THE DAY AFTER
I've had to do alot of soul searching in the past 24 hours. Granted, though I knew there could be no other outcome to this election, the one thing I had forgotten to factor-in was my own reaction to this tragedy. But as the reality of an Obama Presidency and it's consequences set in, I found myself getting more and more depressed. For those who don't follow politics or understand the dynamics of freedom and liberty, my reaction may seem irrational. In fact, South Park did a pretty funny episode about that tonight. But for the rest of you, I'm sure you can relate.
As I told an equally depressed co-worker today, if this had happened when I was younger I suspect that I would be far less fearfull today. I'm sure that after a few beers, I probably wouldn't have given a crap at all. But today, things are different. Now I'm a father and a husband. I have responsibilities. Now I have a family that depends on me to maintain a level head.
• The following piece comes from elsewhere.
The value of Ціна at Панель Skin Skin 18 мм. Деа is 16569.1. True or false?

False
So as the daunting reality of our nation electing a socialist, anti-business, anti-defense President hits home, I realize that I have a decision to make. I can spiral into a depression that would render me useless as a father and a husband, or I can be a man about it. I've chosen the latter.
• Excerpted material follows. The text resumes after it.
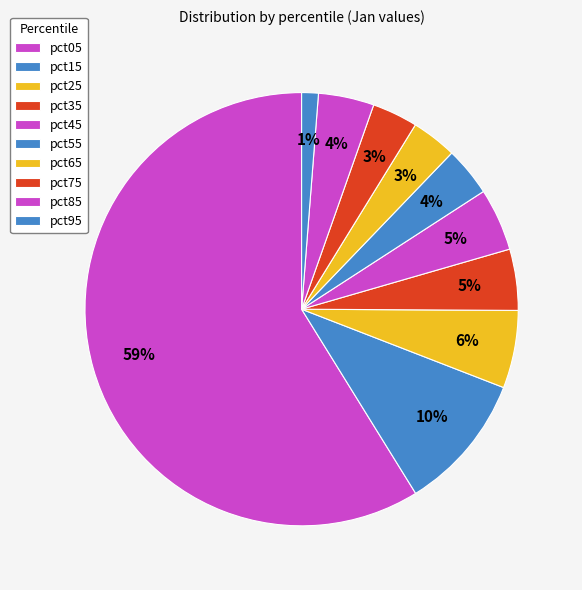

Which slice is the smallest?

pct95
Though the incremental destruction of America will bring much "change" for the worse, I know that in my heart and mind, other things will be as true as ever...regardless of who resides in the White House.
I know that babies will still have the basic human right to live. I know that raising taxes will still not create prosperity. I know that terrorism is still not a legitimate method of resolving grievances. I know that people still have the right to defend themselves against the criminal element. The fact that Barak Obama disagrees with each of those truths, will not change the fact that they are truths.
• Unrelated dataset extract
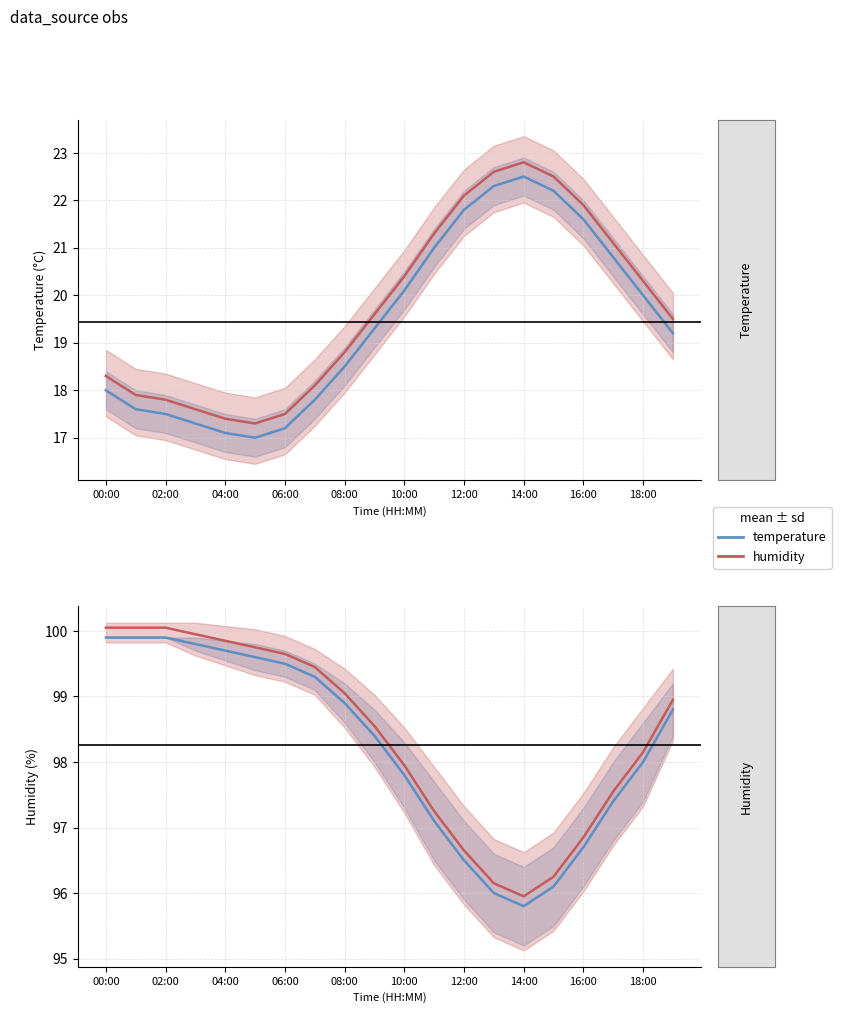

What is the average value of the temperature_shifted series?

19.7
If ever there was a time that I wish I were wrong about someone, it is now. But if history and Obama's own words and deeds are any indication, I fear that I'm not.
Being a Christian man demands that I take a long hard look at myself from time to time. Today, I see that I need to let go of my anger and disappointment in my fellow citizens. I also need to find forgiveness. For now, all I can do is pray that God will grant President-elect Obama wisdom, and humility before he implements his destructive policies. I pray that those who voted for him will have the good sense to carefully watch his actions and hold him accountable before he can harm the nation. I pray that people (ALL people) learn the lessons of history. But most of all, I pray that I am wrong about President Barak Obama.